The New York City housing market is a shitshow. It favors the rich, the plentiful at the expense of largely the people who've made this city what it is culturally—immigrants, renters, working class people black, brown, Asian, and white too. This is very well known, but I'm not sure many of us who either don’t live there or who live through that struggle see how massive the inequity is when you look at it from the bigger picture. Cringy title aside, Slumlord Millionaire pulls zero punches outlining that, the rage and unflinching hope for justice NYC residents yearn for.
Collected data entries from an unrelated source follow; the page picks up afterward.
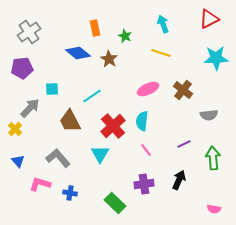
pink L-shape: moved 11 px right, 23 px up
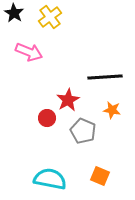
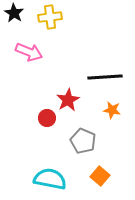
yellow cross: rotated 30 degrees clockwise
gray pentagon: moved 10 px down
orange square: rotated 18 degrees clockwise
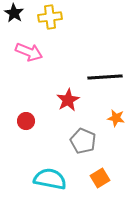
orange star: moved 4 px right, 8 px down
red circle: moved 21 px left, 3 px down
orange square: moved 2 px down; rotated 18 degrees clockwise
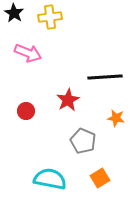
pink arrow: moved 1 px left, 1 px down
red circle: moved 10 px up
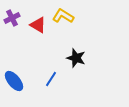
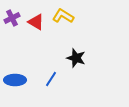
red triangle: moved 2 px left, 3 px up
blue ellipse: moved 1 px right, 1 px up; rotated 50 degrees counterclockwise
Across five boroughs, the film passes through the lives of these everyday New Yorkers, their hurdles examined and felt, deeply, out through the screen. The Bravo family and their 15 year battle against devious landlords; Chinatown residents priced out for luxury towers; city council hopeful Moumita Ahmed whose housing plans were ravaged by real estate billionaires; former supermodel Janina Davis and the many other black building owners who get their residences swindled out from under them by fraudsters. Documentarians Steph Ching and Ellen Martinez place these stories under a microscope so as to zoom out into the macro of what they actually mean in conversation with each other, systematically speaking. 
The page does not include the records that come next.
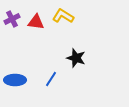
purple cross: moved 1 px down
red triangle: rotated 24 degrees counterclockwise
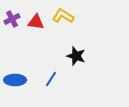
black star: moved 2 px up
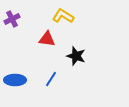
red triangle: moved 11 px right, 17 px down
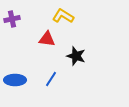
purple cross: rotated 14 degrees clockwise
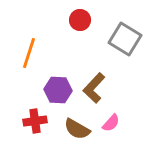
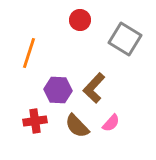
brown semicircle: moved 3 px up; rotated 16 degrees clockwise
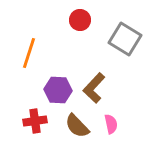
pink semicircle: moved 1 px down; rotated 54 degrees counterclockwise
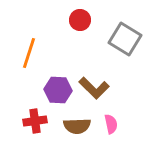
brown L-shape: rotated 88 degrees counterclockwise
brown semicircle: rotated 48 degrees counterclockwise
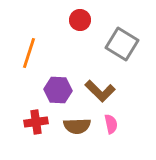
gray square: moved 3 px left, 5 px down
brown L-shape: moved 6 px right, 3 px down
red cross: moved 1 px right, 1 px down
We get glimpses into how taxing it can be for these families and individuals, the process of keeping records, receipts (sometimes duffel bags full of them) for court dates that might not come, or of the very aggressive measures landlords take—ignoring repairs, switching off the heat and gas, etc—to make a profit and block out someone's generational livelihood. Checks and balances are exposed for its failures and the toll incurred by human beings trying to live where larger powers see a personal playground. For the older generation it's a fitful reminder of how precarious housing is. And for the younger gen, in a time when TikTok feeds filter the New York experience as an aspirational fantasy, something like Slumlord Millionaire is essentially invaluable by exposing the faultlines, the sinewy anatomy of folks in between the “aesthetic”.
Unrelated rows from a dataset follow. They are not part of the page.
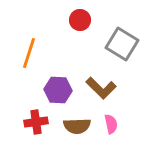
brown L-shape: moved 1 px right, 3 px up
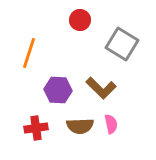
red cross: moved 6 px down
brown semicircle: moved 3 px right
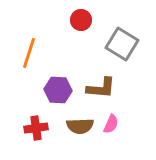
red circle: moved 1 px right
brown L-shape: rotated 40 degrees counterclockwise
pink semicircle: rotated 36 degrees clockwise
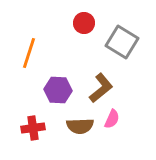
red circle: moved 3 px right, 3 px down
gray square: moved 2 px up
brown L-shape: rotated 44 degrees counterclockwise
pink semicircle: moved 1 px right, 5 px up
red cross: moved 3 px left
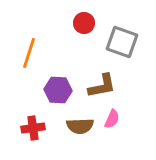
gray square: rotated 12 degrees counterclockwise
brown L-shape: moved 1 px right, 2 px up; rotated 28 degrees clockwise
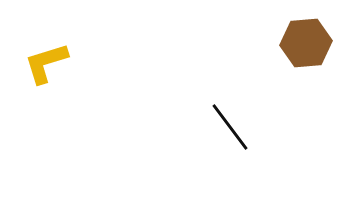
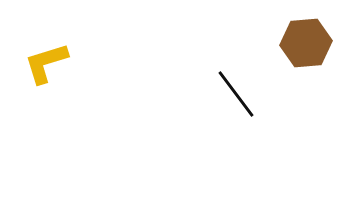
black line: moved 6 px right, 33 px up
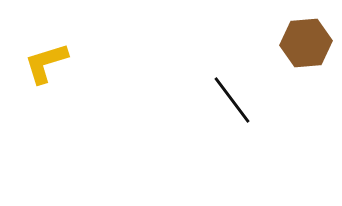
black line: moved 4 px left, 6 px down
Gentrification is an easy catch all for any issue of housing going on through the boroughs, it's applicable, but it often obscures the severe layers of abuse that go on citywide: price gouging in Chinatown, gerrymandering in Jamaica, Queens, tenant abuse in Sunset Park, the deed theft all across Brooklyn. The doc is smart enough to notice the forest for the trees without denying the trees their time in the sun to soak in the individual costs the rent crisis has created. Not just systems and statistics: it’s real people in flux, these are whole communities in trouble. Ching and Martinez visualize how expensive racism is through the anecdotes, residents whose day to day are screwed up magnificently for billions of dollars the city will just fumble to keep up these disparities between class, race, monetary lines. Nevertheless it's an invigorating film, because no matter the pain or suffering, it still ends on as much a note of action as it can: people will fight, people will thrive, they will throw hands for the safety they deserve in their own homes. Housing is a human right, unequivocally.

Catch it when you can, in U.S. theaters June 6th.